Three local dog owners who live in close proximity to one another think their dogs have been poisoned.
John Cruze, of the 2000 block of South Eighth Street, said that as of Thursday his Australian blue heeler was still in Tucumcari Animal Hospital as a result of unwittingly ingesting anti-freeze or possibly freon. “I think somebody threw something over the fence,” said Cruze. “Over a week ago, he (his eight-month old dog) was so healthy then suddenly he became so sick.” Cruze said Dr. Jean Corey, of the Tucumcari Animal Hospital, is assuming that the dog ingested freon. “The dog is in the hospital, and it is still passing blood. It’s costing me a lot of money,” said Cruze. “Putting a dog in the animal hospital is almost as costly as a person being treated in a regular hospital.”
Dr. Corey said that freon was one possibility she was considering as a cause for the illness of Cruze’s dog.
“I am still considering freon or anti-freeze as a possibility,” said Corey. “I have not made a definite determination as of yet.”
Corey cautioned that young dogs are liable to stick their noses into just about anything. “Dogs, particularly puppies, tend to eat anything they can get hold of, including various poisons,” she said. “I still cannot make a determination that the dog was definitely poisoned because some diseases share the same symptoms as poisoning cases.” Corey said that because of mean-spirited individuals, dog owners should take extra precautions to make sure their dogs are not excessively annoying their neighbors.
“We need to let people know that they need to keep their animals from aggravating their neighbors, because unfortunately, sometimes angry neighbors take matters into their own hands,” said Corey. “I wish there were not people who would hurt an animal, but there are people like that.”
Corey also cared for Sheri Bradley’s sick border collie recently. Bradley, who lives on Crestview Avenue, several blocks east of Cruze, said an empty box of rat poison was discovered in her yard after her dog became sick.
“The day before my dog got sick, my fiance and I came home from work and noticed our back gate was open,” said Bradley. “The next day, she (the dog) was acting sickly. We called the vet when my dog started having trouble breathing. Her gums were white and cold.”
Bradley said her fiance found an empty box of D-Con rat poison inside the yard next to the backyard fence.

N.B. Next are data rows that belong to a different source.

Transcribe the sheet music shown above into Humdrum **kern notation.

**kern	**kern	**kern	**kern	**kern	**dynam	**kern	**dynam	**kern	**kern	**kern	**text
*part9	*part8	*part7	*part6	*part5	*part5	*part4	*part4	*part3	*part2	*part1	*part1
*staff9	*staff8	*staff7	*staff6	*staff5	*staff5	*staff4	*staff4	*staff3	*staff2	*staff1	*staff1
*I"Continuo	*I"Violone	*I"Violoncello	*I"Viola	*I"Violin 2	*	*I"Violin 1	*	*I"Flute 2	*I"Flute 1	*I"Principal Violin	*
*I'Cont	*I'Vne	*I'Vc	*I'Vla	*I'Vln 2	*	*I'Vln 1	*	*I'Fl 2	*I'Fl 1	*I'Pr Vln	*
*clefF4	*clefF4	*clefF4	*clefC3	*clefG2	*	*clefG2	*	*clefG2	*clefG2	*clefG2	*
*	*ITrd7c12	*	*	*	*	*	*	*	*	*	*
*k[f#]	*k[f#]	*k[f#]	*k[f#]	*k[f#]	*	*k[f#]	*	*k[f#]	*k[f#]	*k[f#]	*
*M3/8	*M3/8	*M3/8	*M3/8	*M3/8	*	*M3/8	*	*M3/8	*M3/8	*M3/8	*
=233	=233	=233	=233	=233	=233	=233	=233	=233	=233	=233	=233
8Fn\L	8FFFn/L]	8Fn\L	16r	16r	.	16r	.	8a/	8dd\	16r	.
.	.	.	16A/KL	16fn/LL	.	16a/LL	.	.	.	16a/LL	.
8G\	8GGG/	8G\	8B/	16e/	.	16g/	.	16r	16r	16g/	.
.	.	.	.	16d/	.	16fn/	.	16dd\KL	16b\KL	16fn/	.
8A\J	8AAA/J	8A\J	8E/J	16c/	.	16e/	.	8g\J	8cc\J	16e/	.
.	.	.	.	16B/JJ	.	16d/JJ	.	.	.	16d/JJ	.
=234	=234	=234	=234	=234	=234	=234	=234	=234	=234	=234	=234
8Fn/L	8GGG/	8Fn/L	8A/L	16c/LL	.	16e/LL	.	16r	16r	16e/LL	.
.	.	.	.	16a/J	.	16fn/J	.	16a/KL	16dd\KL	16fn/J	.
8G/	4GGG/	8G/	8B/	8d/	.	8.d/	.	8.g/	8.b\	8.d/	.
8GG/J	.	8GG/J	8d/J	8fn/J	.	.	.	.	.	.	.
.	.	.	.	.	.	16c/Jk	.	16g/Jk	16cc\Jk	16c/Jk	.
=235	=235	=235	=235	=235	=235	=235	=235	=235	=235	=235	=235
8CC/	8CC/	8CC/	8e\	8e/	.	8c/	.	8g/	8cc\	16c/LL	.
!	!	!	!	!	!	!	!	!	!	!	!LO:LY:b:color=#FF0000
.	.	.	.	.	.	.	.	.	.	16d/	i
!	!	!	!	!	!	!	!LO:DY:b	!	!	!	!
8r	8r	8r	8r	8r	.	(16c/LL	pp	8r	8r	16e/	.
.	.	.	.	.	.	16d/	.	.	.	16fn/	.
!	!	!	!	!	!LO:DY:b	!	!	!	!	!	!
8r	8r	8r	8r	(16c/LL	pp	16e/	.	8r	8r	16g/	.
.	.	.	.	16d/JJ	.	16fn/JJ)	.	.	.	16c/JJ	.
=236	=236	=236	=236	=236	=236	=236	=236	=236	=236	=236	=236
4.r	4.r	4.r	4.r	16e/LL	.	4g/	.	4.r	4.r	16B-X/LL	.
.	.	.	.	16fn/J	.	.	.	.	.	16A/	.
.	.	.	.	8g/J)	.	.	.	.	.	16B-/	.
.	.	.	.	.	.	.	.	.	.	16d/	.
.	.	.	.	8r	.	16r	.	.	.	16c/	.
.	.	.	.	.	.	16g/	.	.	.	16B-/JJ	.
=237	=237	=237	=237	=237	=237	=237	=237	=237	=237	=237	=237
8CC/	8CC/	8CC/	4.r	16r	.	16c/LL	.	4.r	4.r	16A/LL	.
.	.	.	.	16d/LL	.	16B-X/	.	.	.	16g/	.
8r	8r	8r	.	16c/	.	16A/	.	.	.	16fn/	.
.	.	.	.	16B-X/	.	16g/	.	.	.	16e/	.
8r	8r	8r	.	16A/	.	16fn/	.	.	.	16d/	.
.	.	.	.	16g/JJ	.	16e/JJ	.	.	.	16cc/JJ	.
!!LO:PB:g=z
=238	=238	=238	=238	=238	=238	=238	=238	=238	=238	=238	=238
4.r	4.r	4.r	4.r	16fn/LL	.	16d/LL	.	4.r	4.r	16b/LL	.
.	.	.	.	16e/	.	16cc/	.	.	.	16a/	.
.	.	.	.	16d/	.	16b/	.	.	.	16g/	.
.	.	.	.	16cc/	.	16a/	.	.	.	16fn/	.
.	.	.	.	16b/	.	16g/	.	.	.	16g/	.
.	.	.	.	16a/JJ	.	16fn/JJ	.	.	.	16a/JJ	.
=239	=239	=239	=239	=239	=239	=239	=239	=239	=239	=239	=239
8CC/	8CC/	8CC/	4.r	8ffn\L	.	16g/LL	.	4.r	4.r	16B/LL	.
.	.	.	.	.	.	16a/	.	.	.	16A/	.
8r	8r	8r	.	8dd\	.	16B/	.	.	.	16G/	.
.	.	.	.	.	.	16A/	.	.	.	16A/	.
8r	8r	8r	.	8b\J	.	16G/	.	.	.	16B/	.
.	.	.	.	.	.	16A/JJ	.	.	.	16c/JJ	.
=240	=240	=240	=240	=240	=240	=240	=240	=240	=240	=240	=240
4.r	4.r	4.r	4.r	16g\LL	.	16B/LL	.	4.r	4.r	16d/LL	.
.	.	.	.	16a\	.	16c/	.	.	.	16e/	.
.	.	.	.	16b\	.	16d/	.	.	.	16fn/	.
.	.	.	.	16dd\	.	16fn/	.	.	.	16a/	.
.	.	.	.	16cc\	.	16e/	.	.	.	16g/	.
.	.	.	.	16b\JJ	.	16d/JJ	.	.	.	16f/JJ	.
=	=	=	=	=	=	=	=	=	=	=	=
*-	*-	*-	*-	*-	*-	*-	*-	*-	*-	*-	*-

“My dog will not go near that side of the yard anymore,” said Bradley. “Maybe it was some kids on a tear or something like that,” she said. Louise Massey, of the 1900 block of South Ninth Street, said she thinks her large mixed breed dog was also poisoned. “On Sunday (May 16) the dog was healthy as ever,” said Massey, “but Monday he got up and started vomiting. From Monday through Friday, he would not eat.”
Massey said she decided to wait and see if her dog would recover, and finally it did. She said the dog is doing fine now.
“The dog is so large, it was too big for me to take to the vet by myself, and I didn’t have anybody to help me,” she said. “I’m just glad he’s doing well now.” Massey, like Cruze, assumes someone threw something over the fence of the yard where she keeps her dog.